You are working for a retail company that wants to analyze sales performance. The business goal is to track and understand sales trends across different dimensions like time, products, and regions. Your task is to create a star schema to support this analysis and implement the ETL pipeline using Apache Airflow.
-
Gather Business Requirements
- Understand the key questions the business wants to answer. For example:
- What are the total sales by product category each month?
- Which region has the highest sales in a given quarter?
- What is the trend of sales for a specific product over time?
-
Conceptual Model
Define the high-level entities and their relationships.
- Logical Model
Detail the specific attributes of each entity, including keys and relationships.
- Physical Model
Translate the logical model into a database schema with tables, columns, and data types.

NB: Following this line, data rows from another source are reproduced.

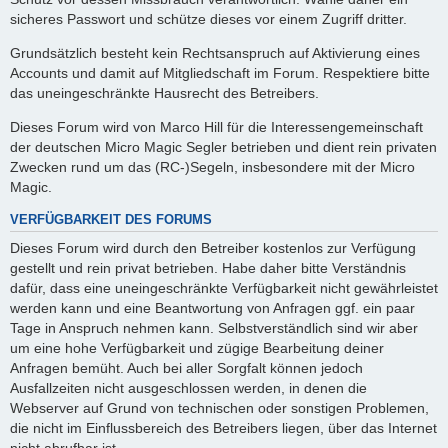
sicheres Passwort und schütze dieses vor einem Zugriff dritter.
Grundsätzlich besteht kein Rechtsanspruch auf Aktivierung eines
Accounts und damit auf Mitgliedschaft im Forum. Respektiere bitte
das uneingeschränkte Hausrecht des Betreibers.
Dieses Forum wird von Marco Hill für die Interessengemeinschaft
der deutschen Micro Magic Segler betrieben und dient rein privaten
Zwecken rund um das (RC-)Segeln, insbesondere mit der Micro
Magic.
VERFÜGBARKEIT DES FORUMS
Dieses Forum wird durch den Betreiber kostenlos zur Verfügung
gestellt und rein privat betrieben. Habe daher bitte Verständnis
dafür, dass eine uneingeschränkte Verfügbarkeit nicht gewährleistet
werden kann und eine Beantwortung von Anfragen ggf. ein paar
Tage in Anspruch nehmen kann. Selbstverständlich sind wir aber
um eine hohe Verfügbarkeit und zügige Bearbeitung deiner
Anfragen bemüht. Auch bei aller Sorgfalt können jedoch
Ausfallzeiten nicht ausgeschlossen werden, in denen die
Webserver auf Grund von technischen oder sonstigen Problemen,
die nicht im Einflussbereich des Betreibers liegen, über das Internet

ETL Pipeline
- Create an Airflow DAG to:
- Extract sales, product, and region data from source systems.
- Transform the data to match the star schema structure.
- Load the data into a data warehouse.
Below there's a data sample:
[
{
"sales_id": 1234,
"product_id": 1,
"product_name": "Laptop",
"category": "Electronics",
"price": 1200.0,
"quantity": 2,
"total_amount": 2400.0,
"customer_id": 3,
"customer_name": "Charlie",
"region": "East",
"payment_method": "Credit Card",
"sale_date": "2024-12-30 15:20:30"
}
]
Since the data is retrieved by a server (pull ingestion) these are the steps to achieve:
- EXTRACT and LOAD
- read data from the API
- store raw data into a bucket
- read raw data from bucket and load to datawarehouse
- move raw data to hist
- TRANSFORM
- populate the DIM tables
- populate the FCT table
create table ace-mile-446412-j2.SALES.RAW_SALES(
category string,
customer_id string,
customer_name string,
payment_method string,
price string,
product_id string,
product_name string,
quantity string,
region string,
sale_date string,
sales_id string,
total_amount string,
insert_timestamp timestamp default current_timestamp()
);
create table ace-mile-446412-j2.SALES.EXT_RAW_SALES(
category string,
customer_id int64,
customer_name string,
payment_method string,
price float64,
product_id int64,
product_name string,
quantity int64,
region string,
sale_date timestamp,
sales_id int64,
total_amount float64,
insert_timestamp timestamp default current_timestamp()
);
CREATE TABLE ace-mile-446412-j2.SALES.DIM_PRODUCT (
product_id int64,
product_name STRING,
category STRING,
price float64,
insert_timestamp timestamp default current_timestamp()
);
CREATE TABLE ace-mile-446412-j2.SALES.DIM_CUSTOMER (
customer_id int64,
customer_name STRING,
region STRING,
insert_timestamp timestamp default current_timestamp()
);
CREATE TABLE ace-mile-446412-j2.SALES.FCT_SALES (
fct_id int64,
sales_id int64,
sale_date timestamp,
customer_id int64,
product_id int64,
payment_method STRING,
quantity INT64,
total_amount FLOAT64,
insert_timestamp timestamp default current_timestamp()
);
CREATE TABLE ace-mile-446412-j2.SALES.CFG_FLOW_MANAGER (
FLOW_NAME STRING,
LAST_VALUE timestamp,
insert_timestamp timestamp default current_timestamp()
);